|
Abstract
|
Every day, an increasing number of services rely on the efficient operation of communication networks. Although these networks have grown overly complex, their principal purpose will always remain to enable data exchange. IP-Optical networks play a pivotal role in worldwide data transmission, for which the routing and spectrum assignment/allocation (RSA) problem must be solved. While useful, traditional optimization methods and heuristics fall short under certain conditions, urging to consider reinforcement learning (RL) due to its adaptability and efficiency in handling complex decision-making problems. This paper extensively analyzes various partially observable Markov decision process (POMDP) formulations and their impact on solving the RSA problem while always using proximal policy optimization (PPO) as the underlying RL algorithm.

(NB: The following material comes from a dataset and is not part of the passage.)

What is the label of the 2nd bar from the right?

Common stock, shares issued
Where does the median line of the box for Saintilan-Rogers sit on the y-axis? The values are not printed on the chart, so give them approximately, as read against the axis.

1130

We evaluate these formulations across different network topologies and demand patterns, benchmarking the performance of RL against baselines such as k-shortest path first-fit (KSPFF), integer linear programming (ILP), and the random policy. Our findings confirm critical dependence on the formulation, which, when done properly, RL can match or outperform the baselines. Notably, POMDPs with fewer possible actions and more concise observations improve the RL agent?s performance. The best POMDP formulations also exhibit consistent performance across multiple topologies, and the differently defined reward signals do not affect the overall performance. The study presents such and similar findings using a carefully planned workflow with close attention to statistical significance, appropriate baselines, and comprehensive visualizations.
|
|
Reference entry
|
Christou, F.; Hornek, N.; Kirstädter, A.
The Impact of Reinforcement Learning Formulations on Solving the Routing and Spectrum Assignment Problem
Proceedings of the IEEE International Conference on Communications (ICC 2025), Montreal, June 2025, pp. 1-6
|